⇚ На страницу книги

Читать Дед, любовь и расстройство психики

Шрифт
Интервал

17


Меня убьют в 17 лет. Выстрел в голову.

Куда уж безболезненней? Р-раз и пустота… А потом… Всё это…


* * *


– Эй, парень! Деньги есть?!

В ответ мои ноги срабатывали быстрее гортани.

– Стой! Догоню, с-сука!

В 8 лет я убегал так каждый Божий день. Странное было время. Детство. Когда сильные бегают от слабых, не разобравшись, кто сильней.

Может, потому что детям просто нравится бегать? Мне не хотелось что-то доказывать словами или кулаками. "Меня никто не сможет догнать" – вот, о чём хотелось кричать во все ноги.

Почему же я не стал бегуном?

– Кто мой стул трогал?! Молчите? Ну, сейчас я вас по одному гасить буду! Держитесь, сопляки!

– Вот он! Он сидел на нём! Я видел!

Поднимаюсь:

– Ну, я…

11 лет. Время, когда проклёвывается голос. Тогда слабые закладывали сильных… таким же слабым. Им всё время хочется держаться вместе. Слабый всегда либо возглавляет, либо пресмыкается.

А сильный, он сам по себе. Один.

Ноги не бегут, а крепко врастают в пол. Кулаки сжимаются добела. Гортань выдаёт короткое:

– Ну, я…

– Головка от х..! – слабый обязательно найдётся, что ответить, чтобы спутать твои мысли. А потом ударит исподтишка.

Он был старше меня на год, но я устоял. Удар кулаком напомнил случай, когда я долбанулся носом об лёд. Через секунду лицо запылало, как ошпаренное. Гортань выдавила только:

– На!

А потом ещё… ещё. Вместе с движениями кулака дёргалась голова моего обидчика. Он упал после первого же удара, но теперь, когда ноги замолкли, я хотел кричать о правде кулаками. И бил… бил.
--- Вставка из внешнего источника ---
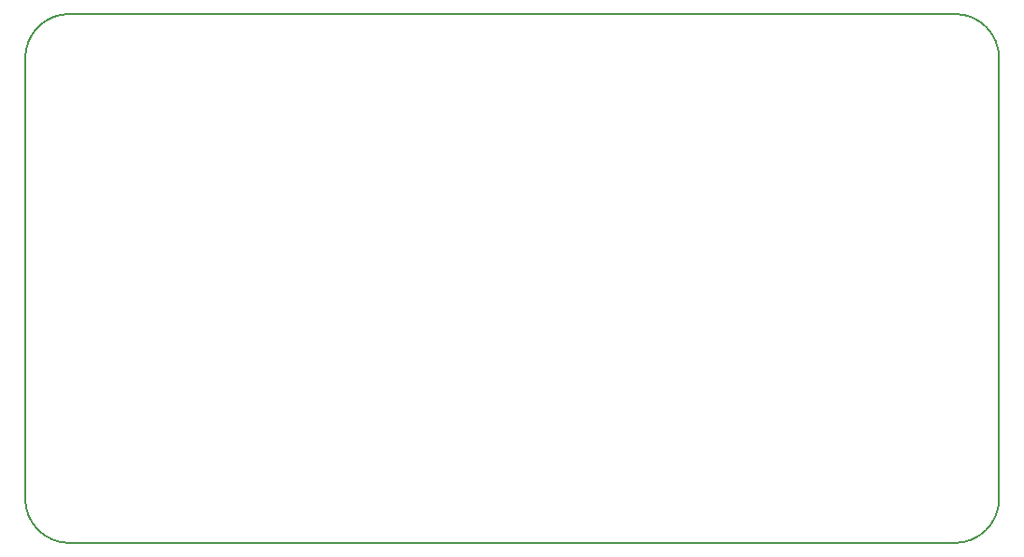
<source format=gm1>
G04 #@! TF.GenerationSoftware,KiCad,Pcbnew,5.0.1-33cea8e~68~ubuntu16.04.1*
G04 #@! TF.CreationDate,2019-04-13T16:09:11-04:00*
G04 #@! TF.ProjectId,fieldeffector,6669656C646566666563746F722E6B69,rev?*
G04 #@! TF.SameCoordinates,Original*
G04 #@! TF.FileFunction,Profile,NP*
%FSLAX46Y46*%
G04 Gerber Fmt 4.6, Leading zero omitted, Abs format (unit mm)*
G04 Created by KiCad (PCBNEW 5.0.1-33cea8e~68~ubuntu16.04.1) date Sat 13 Apr 2019 16:09:11 EDT*
%MOMM*%
%LPD*%
G01*
G04 APERTURE LIST*
%ADD10C,0.150000*%
G04 APERTURE END LIST*
D10*
X153650000Y-132065000D02*
X73400000Y-132065000D01*
X157650000Y-88065000D02*
X157650000Y-128065000D01*
X157650000Y-128065000D02*
G75*
G02X153650000Y-132065000I-4000000J0D01*
G01*
X73400000Y-84065000D02*
X153650000Y-84065000D01*
X153650000Y-84065000D02*
G75*
G02X157650000Y-88065000I0J-4000000D01*
G01*
X69400000Y-88065000D02*
X69400000Y-128065000D01*
X73400000Y-132065000D02*
G75*
G02X69400000Y-128065000I0J4000000D01*
G01*
X69400000Y-88065000D02*
G75*
G02X73400000Y-84065000I4000000J0D01*
G01*
M02*

</source>
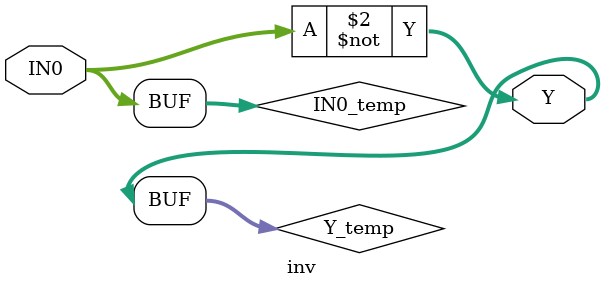
<source format=v>
module inv(IN0,Y);
  parameter N = 8;
  parameter DPFLAG = 1;
  parameter GROUP = "dpath1";
  parameter
        d_IN0 = 0,
        d_Y = 1;
  input [(N - 1):0] IN0;
  output [(N - 1):0] Y;
  wire [(N - 1):0] IN0_temp;
  reg [(N - 1):0] Y_temp;
  assign #(d_IN0) IN0_temp = IN0;
  assign #(d_Y) Y = Y_temp;
  always
    @(IN0_temp)
      begin
      Y_temp = ( ~ IN0_temp);
      end
endmodule

</source>
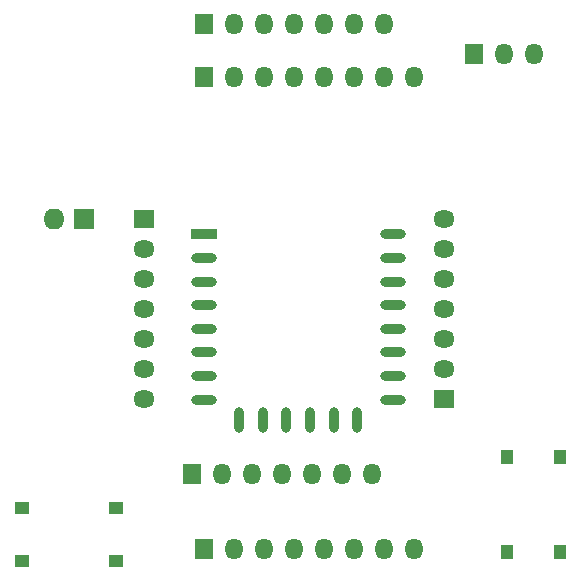
<source format=gts>
G04 #@! TF.FileFunction,Soldermask,Top*
%FSLAX46Y46*%
G04 Gerber Fmt 4.6, Leading zero omitted, Abs format (unit mm)*
G04 Created by KiCad (PCBNEW 4.0.1-stable) date Sun 03 Jan 2016 01:50:34 PM EET*
%MOMM*%
G01*
G04 APERTURE LIST*
%ADD10C,0.100000*%
%ADD11R,1.792000X1.792000*%
%ADD12O,1.792000X1.792000*%
%ADD13R,1.792000X1.487200*%
%ADD14O,1.792000X1.487200*%
%ADD15R,1.487200X1.792000*%
%ADD16O,1.487200X1.792000*%
%ADD17O,0.860000X2.160000*%
%ADD18R,2.160000X0.860000*%
%ADD19O,2.160000X0.860000*%
%ADD20R,1.055400X1.309400*%
%ADD21R,1.309400X1.055400*%
G04 APERTURE END LIST*
D10*
D11*
X130810000Y-88900000D03*
D12*
X128270000Y-88900000D03*
D13*
X135890000Y-88900000D03*
D14*
X135890000Y-91440000D03*
X135890000Y-93980000D03*
X135890000Y-96520000D03*
X135890000Y-99060000D03*
X135890000Y-101600000D03*
X135890000Y-104140000D03*
D13*
X161290000Y-104140000D03*
D14*
X161290000Y-101600000D03*
X161290000Y-99060000D03*
X161290000Y-96520000D03*
X161290000Y-93980000D03*
X161290000Y-91440000D03*
X161290000Y-88900000D03*
D15*
X163830000Y-74930000D03*
D16*
X166370000Y-74930000D03*
X168910000Y-74930000D03*
X158750000Y-76840000D03*
X156210000Y-76840000D03*
X153670000Y-76840000D03*
X151130000Y-76840000D03*
X148590000Y-76840000D03*
X146050000Y-76840000D03*
X143510000Y-76840000D03*
D15*
X140970000Y-76840000D03*
X140970000Y-116840000D03*
D16*
X143510000Y-116840000D03*
X146050000Y-116840000D03*
X148590000Y-116840000D03*
X151130000Y-116840000D03*
X153670000Y-116840000D03*
X156210000Y-116840000D03*
X158750000Y-116840000D03*
D17*
X143960000Y-105920000D03*
X145960000Y-105920000D03*
X147960000Y-105920000D03*
X149960000Y-105920000D03*
X151960000Y-105920000D03*
X153960000Y-105920000D03*
D18*
X140970000Y-90170000D03*
D19*
X140970000Y-92170000D03*
X140970000Y-94170000D03*
X140970000Y-96170000D03*
X140970000Y-98170000D03*
X140970000Y-100170000D03*
X140970000Y-102170000D03*
X140970000Y-104170000D03*
X156970000Y-104170000D03*
X156970000Y-102170000D03*
X156970000Y-100170000D03*
X156970000Y-98170000D03*
X156970000Y-96170000D03*
X156970000Y-94170000D03*
X156970000Y-92170000D03*
X156970000Y-90170000D03*
D15*
X140970000Y-72390000D03*
D16*
X143510000Y-72390000D03*
X146050000Y-72390000D03*
X148590000Y-72390000D03*
X151130000Y-72390000D03*
X153670000Y-72390000D03*
X156210000Y-72390000D03*
D15*
X139954000Y-110490000D03*
D16*
X142494000Y-110490000D03*
X145034000Y-110490000D03*
X147574000Y-110490000D03*
X150114000Y-110490000D03*
X152654000Y-110490000D03*
X155194000Y-110490000D03*
D20*
X171157900Y-109032040D03*
X171157900Y-117027960D03*
X166662100Y-117027960D03*
X166662100Y-109032040D03*
D21*
X125542040Y-113322100D03*
X133537960Y-113322100D03*
X133537960Y-117817900D03*
X125542040Y-117817900D03*
M02*

</source>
Козлов. В последующем регбист и ловелас. И первый, кого я победил кулаками.

Нас остановила вошедшая учительница. Меня поставили на учёт в детскую комнату милиции и чуть не исключили из школы. Но ещё долго мои кулаки кричали. В соседних районах или просто при встрече с несправедливостью. Мне было необходимо мочить козлов… и Козлова.

Почему же я не стал боксёром?

– Пойду погуляю.

– А уроки сделал?

– Почти…

– Давай-ка сделай дело и гуляй смело!

– Ну, мам! Я уже не маленький! Приду и сделаю. Ты же знаешь. Слово даю!

В 13 лет, наконец, прорезалась гортань. Появилась острая потребность повсюду кричать о своей независимости: "Я взрослый! Неужели вы не видите?!"

Казалось, что не видели. Поэтому и надрывал горло.

– Ребята, кто-нибудь хочет рассказать первым свой отрывок из "Горе от ума"? Что, никто? Ну, тогда, может, Скворцов нас порадует?

– Тамара Степановна, я бы и рад, но такое горе с моим умом… понимаете, вчера грибов переел.

В этом возрасте не обязательно говорить что-то толковое. Достаточно просто сохранять уверенность, чтобы весь класс взорвался от смеха.

– Ну, Скворцов, балагур… ладно, прощу на этот раз, но на следующем уроке будем слушать твой отрывок, а не шуточки… Кошкина, ты-то, надеюсь, выучила?

Из-за парты поднималась худая девочка с застенчивыми глазами и безупречно декламировала Грибоедова.

Что-то уже тогда двигалось в моей груди при взгляде на неё, но гортань всё ещё была громче сердца.

– Блошкина, куда чешешь? – окликал я её на перемене

Хихикнет:

– Скворцов, ну когда ты вырастешь?

– За тобой следом.

Больше никто из одноклассников не называл меня маленьким. И я тайно злился за это на Кошкину.

Но всё равно чувствовал себя взрослым и независимым. Вперёд!

Почему я не стал политиком или хотя бы старостой класса?